AARP Hearing Center
In a move aimed at saving Medicare money and saving the lives of people with kidney disease, President Trump signed an executive order Wednesday that emphasizes early detection, more patient choice and increased numbers of transplants.
About 1 in 7 adults in the United States have chronic kidney disease, according to the federal Centers for Disease Control and Prevention (CDC). Of the 37 million estimated to have the condition, 9 in 10 don't know it.
“We aim to reduce the number of Americans developing end-stage renal disease by 25 percent by 2030,” said Alex Azar, secretary of health and human services. “We need to provide patients who have kidney failure with more options for treatment from both today's technologies and future technologies such as artificial kidneys, and make it easier for patients to receive care at home or in other flexible ways."
Kidney disease ranked ninth among causes of death in the United States in 2017, the most recent year for which CDC figures are available.
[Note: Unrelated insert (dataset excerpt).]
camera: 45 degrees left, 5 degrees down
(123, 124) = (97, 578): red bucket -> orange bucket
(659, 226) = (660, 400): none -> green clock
Women are more affected than men, and people of African American, Native American, Asian and Hispanic descent die from kidney problems more often than do non-Hispanic whites.
Diabetes and high blood pressure are the two leading causes of kidney failure, the CDC says. The good news: Not all people diagnosed with kidney disease end up in kidney failure. Diagnosing the problem early, controlling the chronic conditions that caused the illness and making healthy lifestyle changes are important to stop the need for dialysis and a new kidney.
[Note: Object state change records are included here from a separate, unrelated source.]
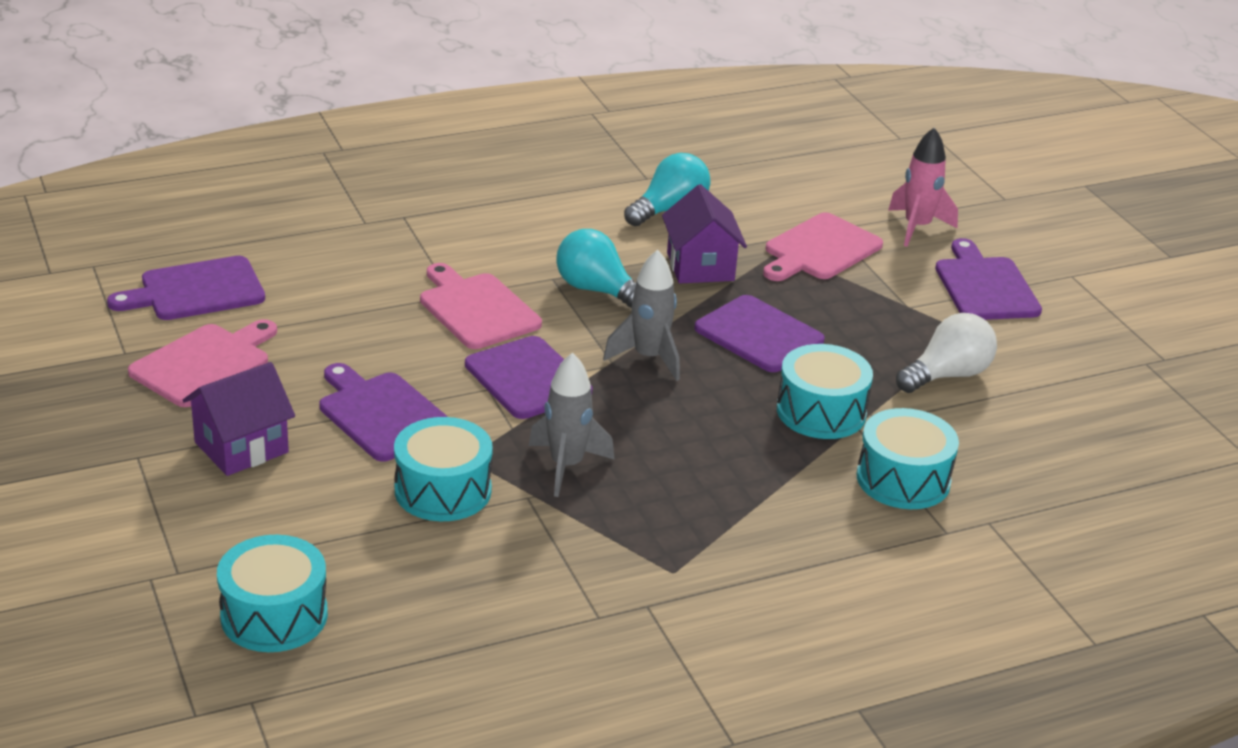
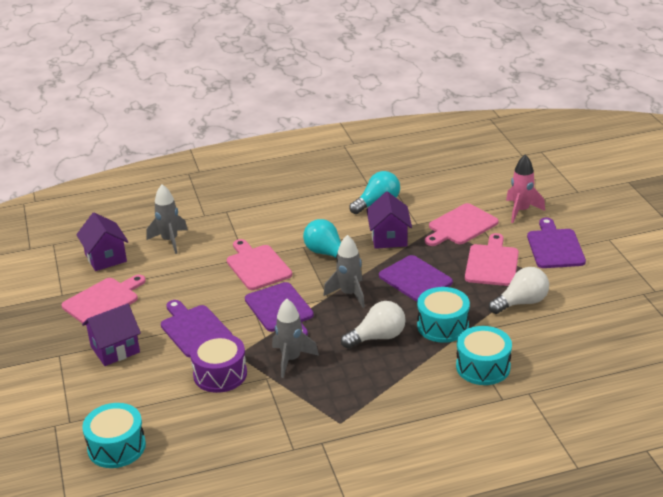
camera: 10 degrees right, 0 degrees up
(196, 291) = (105, 258): purple cutting board -> purple house
(309, 264) = (170, 240): none -> grey rocket
(443, 490) = (220, 374): turquoise drum -> purple drum
(712, 430) = (377, 337): none -> white light bulb
(885, 311) = (492, 263): none -> pink cutting board

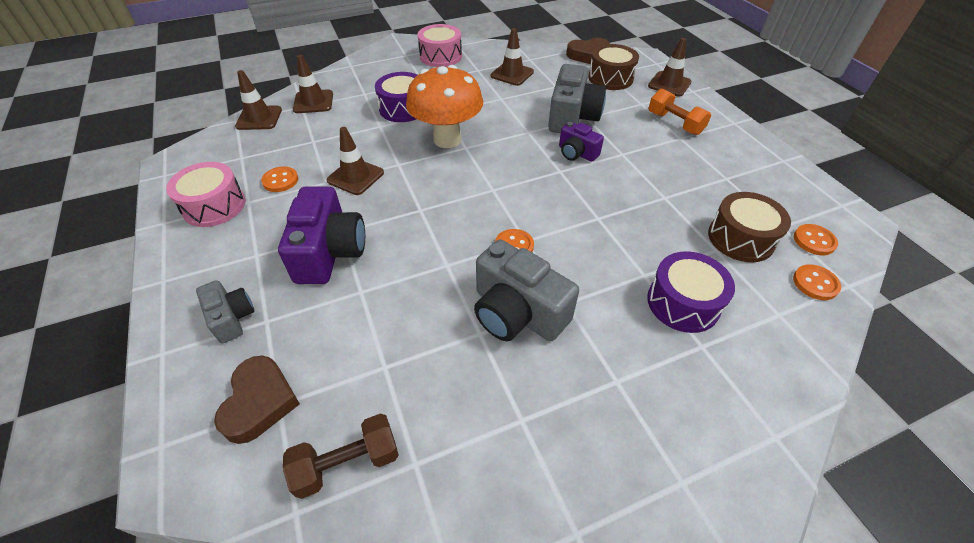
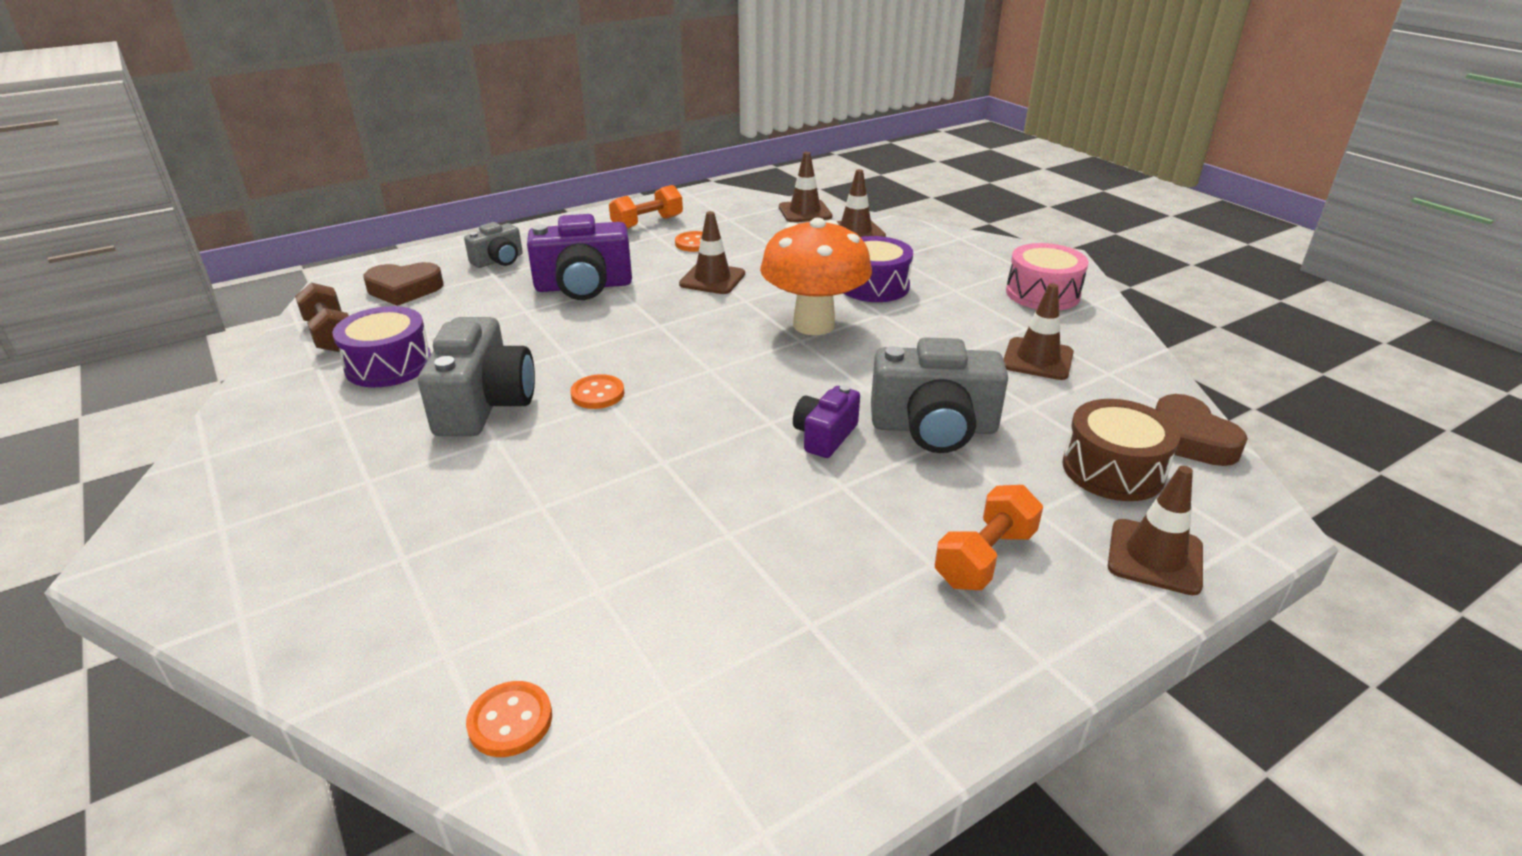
camera: 80 degrees right, 15 degrees down
(214, 206) = (647, 223): pink drum -> orange dumbbell
(517, 312) = (484, 404): grey camera -> grey camera turned 150 degrees clockwise
(683, 303) = (483, 542): purple drum -> purple drum (389, 365)
(740, 238) = (629, 625): brown drum -> none
(814, 241) = (630, 744): orange button -> none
“We need awareness, earlier detection and more treatment in a primary setting,” with primary-care physicians overseeing diet and exercise plans to help delay or prevent the need for dialysis, and with patients who need dialysis doing it themselves at home, said Tonya Saffer, vice president of health policy for the National Kidney Foundation.
Part of the intent of Trump's executive order is to launch an awareness campaign that focuses on early diagnosis and incentives for health care providers to keep the disease from progressing to kidney failure.
Kidney disease coverage under Medicare
Since 1972, Medicare has covered people of any age diagnosed with permanent kidney failure that requires dialysis or a kidney transplant, called end-stage renal disease. A diagnosis of end-stage kidney failure usually happens when a patient has just 10 to 15 percent of kidney function remaining, according to the National Kidney Foundation.
The government-funded health care plan also covers those age 65 and older who have chronic kidney disease, lasting damage to the kidneys that can get worse over time.